The Profab 9in is held up by mono-leaf springs with CalTracs, with the 275/60 radials squeezed into stock wheel tub

What did you love most about Drag Challenge last year?

It gives me goosebumps; it was the best week at work. That said, if we could do it all over again I’d change the car set-up. Once we went through the data I found the converter was a little too aggressive; one little thing held us back so much!

Will we see you back at Drag Challenge in the future?

The plan is to ride shotgun in Daniel Szabolics’s HQ Monaro, which we did a twin-turbo 632ci Chev for; I’m so pumped to go again!

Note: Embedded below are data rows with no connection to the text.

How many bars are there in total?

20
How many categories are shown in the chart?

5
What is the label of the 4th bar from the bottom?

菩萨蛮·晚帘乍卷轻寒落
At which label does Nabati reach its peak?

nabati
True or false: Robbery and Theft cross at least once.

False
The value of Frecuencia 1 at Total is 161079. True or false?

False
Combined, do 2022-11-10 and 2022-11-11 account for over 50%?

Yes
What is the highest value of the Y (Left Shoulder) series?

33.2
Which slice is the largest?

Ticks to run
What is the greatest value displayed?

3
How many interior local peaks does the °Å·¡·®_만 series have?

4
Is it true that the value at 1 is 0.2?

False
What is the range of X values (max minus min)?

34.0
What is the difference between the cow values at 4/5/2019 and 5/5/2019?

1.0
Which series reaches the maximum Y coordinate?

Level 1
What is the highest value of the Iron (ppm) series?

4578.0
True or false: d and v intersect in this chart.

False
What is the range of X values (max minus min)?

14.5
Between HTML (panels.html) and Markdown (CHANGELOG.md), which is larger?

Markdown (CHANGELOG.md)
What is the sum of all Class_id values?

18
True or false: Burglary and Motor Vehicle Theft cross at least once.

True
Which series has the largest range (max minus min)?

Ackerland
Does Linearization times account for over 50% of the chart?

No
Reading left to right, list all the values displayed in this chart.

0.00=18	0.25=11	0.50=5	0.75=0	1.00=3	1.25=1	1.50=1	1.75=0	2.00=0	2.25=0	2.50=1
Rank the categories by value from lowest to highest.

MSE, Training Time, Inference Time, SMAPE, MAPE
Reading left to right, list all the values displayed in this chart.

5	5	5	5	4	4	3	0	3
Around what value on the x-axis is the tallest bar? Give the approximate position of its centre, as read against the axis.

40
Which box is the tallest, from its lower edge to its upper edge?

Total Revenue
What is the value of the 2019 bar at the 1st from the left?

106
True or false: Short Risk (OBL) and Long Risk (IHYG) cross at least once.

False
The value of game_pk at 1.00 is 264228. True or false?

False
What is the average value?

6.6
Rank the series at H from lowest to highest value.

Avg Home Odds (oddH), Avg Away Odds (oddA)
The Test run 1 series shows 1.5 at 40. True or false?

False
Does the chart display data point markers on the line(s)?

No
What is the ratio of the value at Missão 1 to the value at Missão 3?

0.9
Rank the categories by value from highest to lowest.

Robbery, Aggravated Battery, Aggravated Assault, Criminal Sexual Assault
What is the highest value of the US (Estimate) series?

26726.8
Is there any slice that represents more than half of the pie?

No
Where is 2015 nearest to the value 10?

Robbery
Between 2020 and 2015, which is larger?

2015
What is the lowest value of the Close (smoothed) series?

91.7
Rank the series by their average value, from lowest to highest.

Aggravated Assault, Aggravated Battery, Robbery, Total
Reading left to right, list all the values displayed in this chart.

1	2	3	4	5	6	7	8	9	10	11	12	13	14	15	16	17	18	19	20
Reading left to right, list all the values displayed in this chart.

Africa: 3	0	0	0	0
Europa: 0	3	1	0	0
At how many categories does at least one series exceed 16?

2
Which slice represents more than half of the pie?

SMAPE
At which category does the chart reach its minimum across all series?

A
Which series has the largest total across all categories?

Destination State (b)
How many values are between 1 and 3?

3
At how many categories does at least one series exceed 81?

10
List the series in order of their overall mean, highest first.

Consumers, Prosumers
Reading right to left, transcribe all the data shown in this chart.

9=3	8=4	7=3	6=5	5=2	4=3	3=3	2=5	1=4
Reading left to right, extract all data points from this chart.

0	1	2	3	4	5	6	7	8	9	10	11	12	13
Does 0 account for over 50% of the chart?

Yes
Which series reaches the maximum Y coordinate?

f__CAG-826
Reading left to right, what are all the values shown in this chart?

The battle for overall victory at DC 2018 was a doozy, with Harry Haig’s twin-turbo big-block HQ leading Frank and the XW until day four at Swan Hill, when the XW posted a record-setting 7.36 at 192mph and jumped into the lead. The pair then traded blows on Day Five, until a snapped control arm put the HQ out of the game

Do you find you spend as much time talking customers through combos as you do screwing them together?

People are spending big money on these turbo cars, easily over $100,000, so I spend heaps of time consulting with customers. This way, when we roll a car out it does exactly what we want it to do. A big part of this comes because we’ve spent years building relationships with Pro Line and FuelTech; I couldn’t have been so successful without those guys.

Are we living in a golden age of horsepower?

Anyone can make horsepower now; it’s who can make it survive that is the stand-out, for me. Any of our guys with a Pro Line or twin-turbo big-block can make 4500hp, but we haven’t screwed them up that hard. They’re so expensive to get here, you need to come up softly on them. If you push them to 4500hp the maintenance goes through the roof; you’ll be changing rods every 15 passes!

Having clocked up more than 1300km on public roads, FAIRXW scored heaps of tinware at Street Machine Drag Challenge 2018, including the outright win, the Radial Blown class win, and the quickest and fastest passes in Drag Challenge history with a 7.36@192mph

Is data the key to making big horsepower and running quick times?

Making these things live is all about the fuel-injection system. Having the right amount of timing and fuel in a motor are the keys to making power, so if you can control them, that’s the secret. The fact that FuelTech can follow our closed-loop fuel targets so fast, and control two injectors per cylinder, means we can hit our targets. Then you have traction control; I never in my wildest dreams thought I’d be running 1.09s in the 60ft on a non-radial track!

How did it feel to finally crack a six in FAIRXW at Willowbank the other week?

It was an amazing feeling; something I’ve been chasing for a while. I wanted to do it two years ago but it wasn’t easy; we had to work for it and that made it all the more rewarding when we finally got there. When we ran the car on the Wednesday afternoon I was supposed to get off it at half-track, but it sounded amazing so I kept on it. Normally when I pull the ’chutes at 200mph it gives a bit of a wiggle, but this felt like the back wheels were off the ground! It felt like maybe a 7.1, but it seemed like the mile an hour was strong. When the guys told me it’d gone 6.98@209mph it was an amazing feeling. Then to back it up with a 6.96@211 was incredible. We got so much great feedback; it was so great to hear the people from Willowbank and the guys who sponsor me tell me how happy they were with the level of interest we managed to generate. I feel like the Coyote finally caught the Roadrunner, and to be honest I don’t know what to do with myself now! I’m used to going back and looking at the data, seeing where I’ve gone wrong and how I can improve. But I’ve crunched the numbers and if I can keep the front end down and the crank in the motor it has an .80 in it.